Pull out every line with the word "ship" from the entries below.

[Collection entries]

####

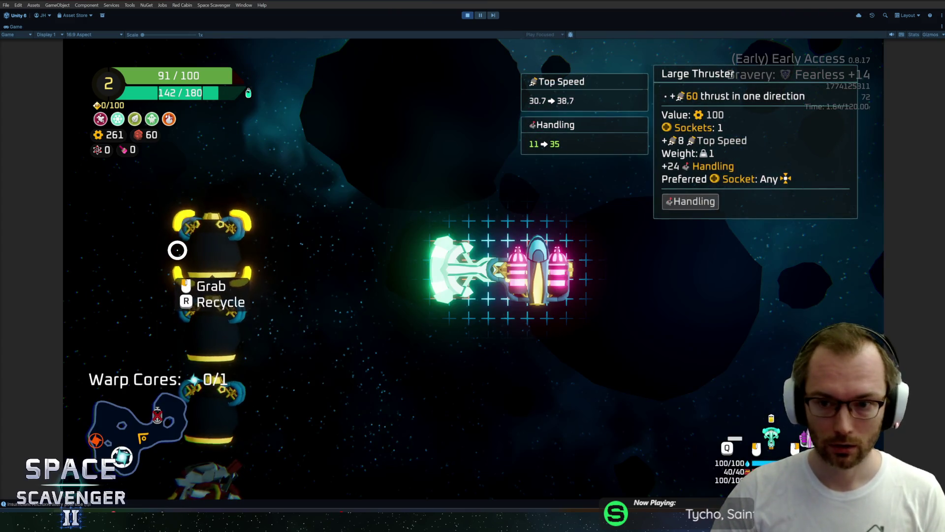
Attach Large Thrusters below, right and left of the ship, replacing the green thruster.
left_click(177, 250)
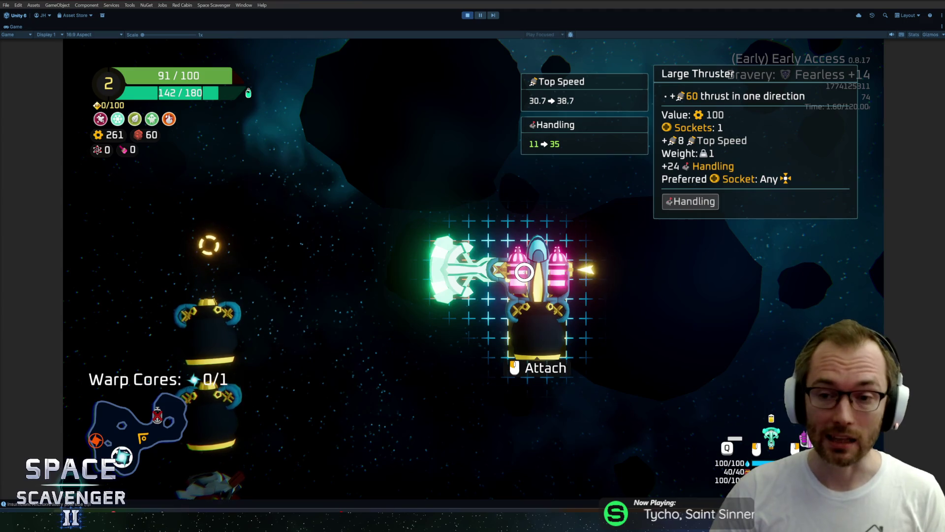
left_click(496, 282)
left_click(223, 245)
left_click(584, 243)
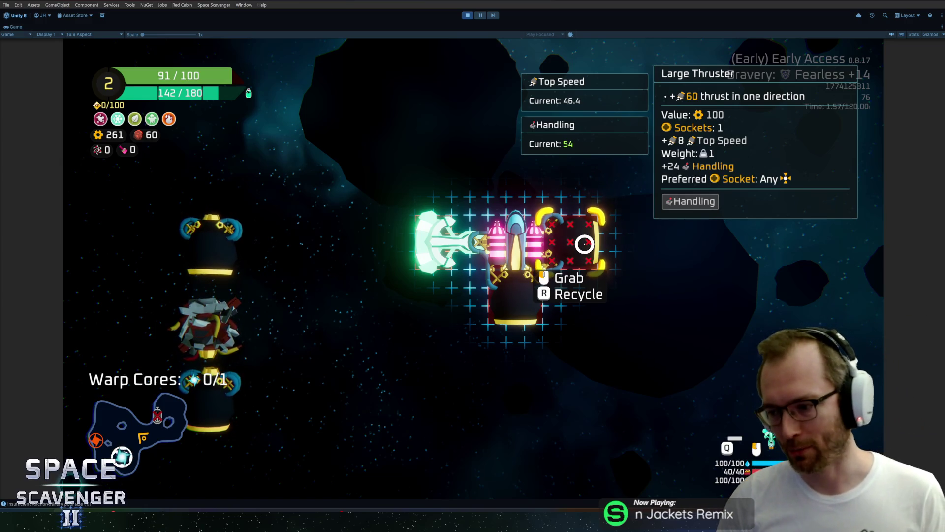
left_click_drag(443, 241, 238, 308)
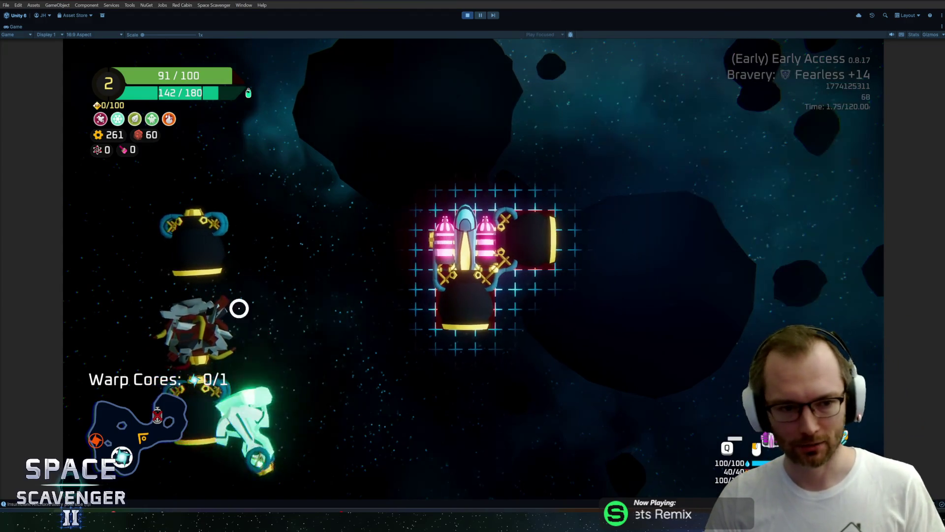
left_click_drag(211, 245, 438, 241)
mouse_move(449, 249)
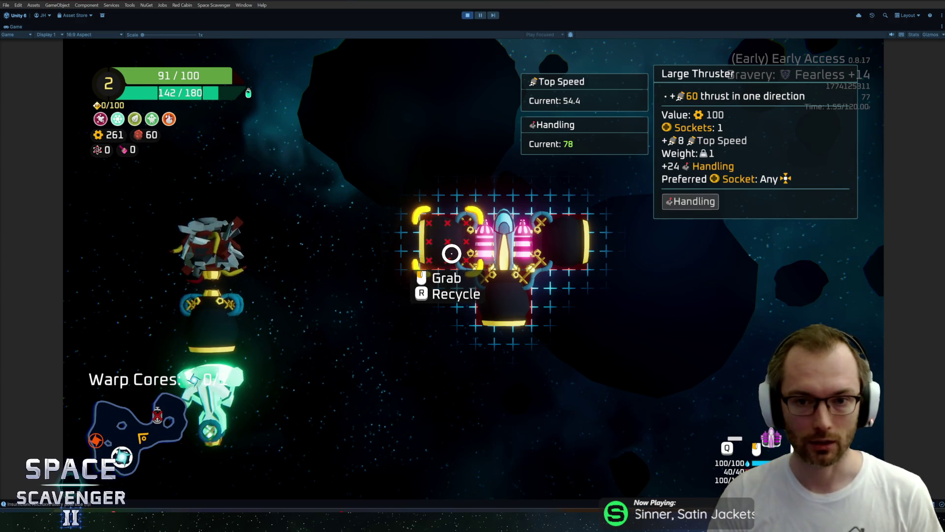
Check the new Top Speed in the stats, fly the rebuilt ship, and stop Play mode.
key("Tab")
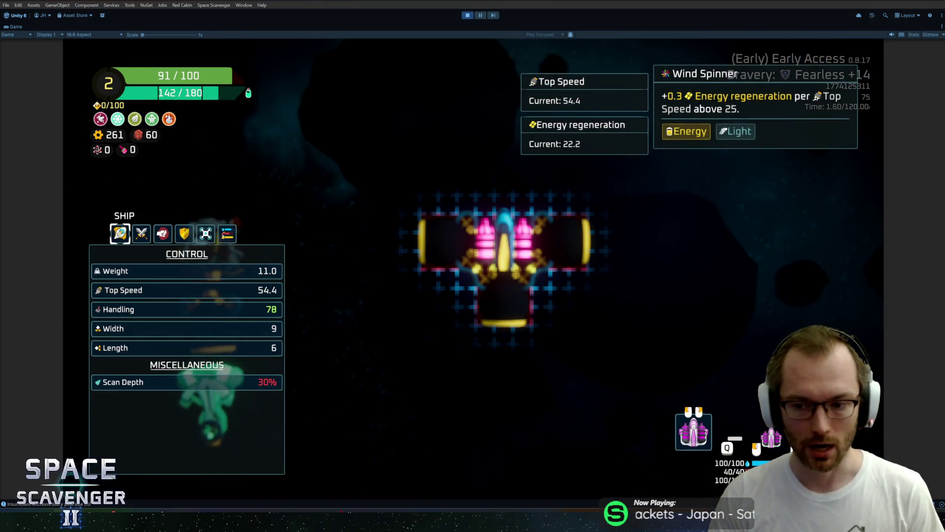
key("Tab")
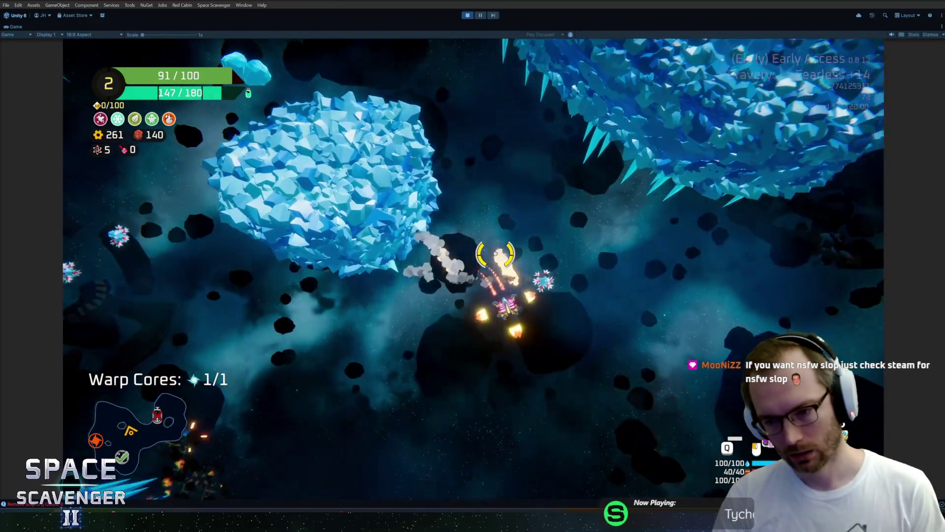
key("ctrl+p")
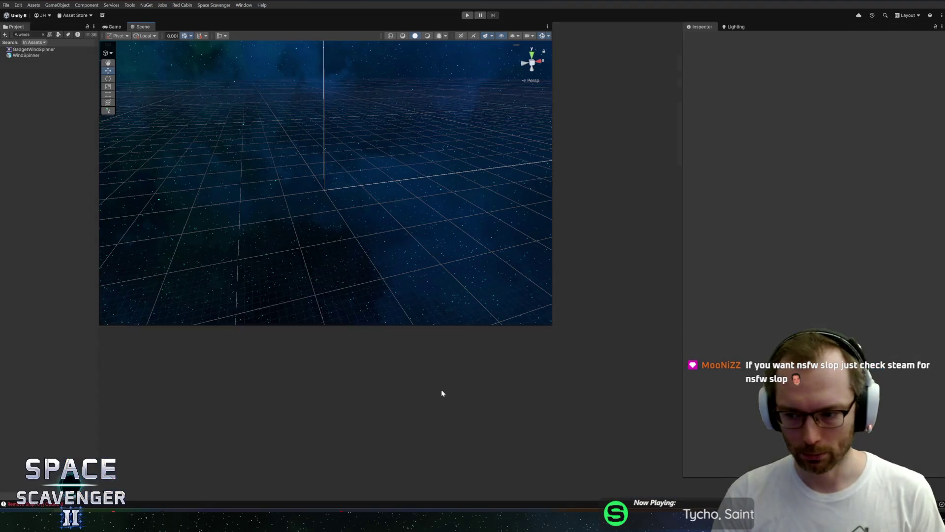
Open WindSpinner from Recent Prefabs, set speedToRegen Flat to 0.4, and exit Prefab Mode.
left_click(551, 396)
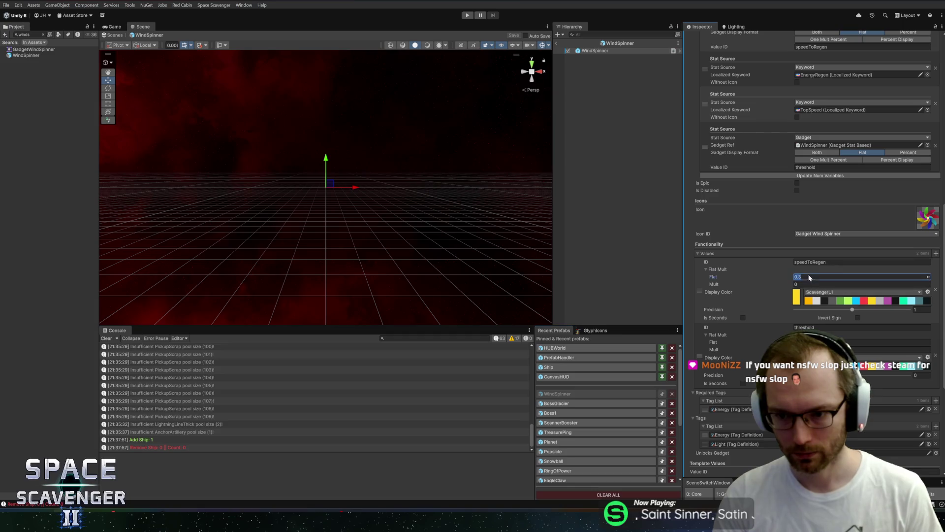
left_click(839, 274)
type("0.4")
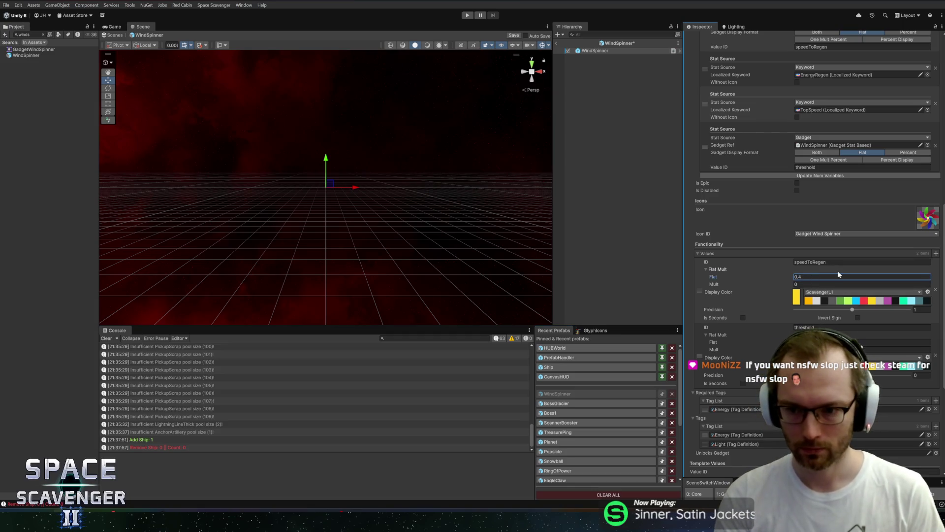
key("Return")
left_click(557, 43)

####

Exercise result:
Attach Large Thrusters below, right and left of the ship, replacing the green thruster.
Check the new Top Speed in the stats, fly the rebuilt ship, and stop Play mode.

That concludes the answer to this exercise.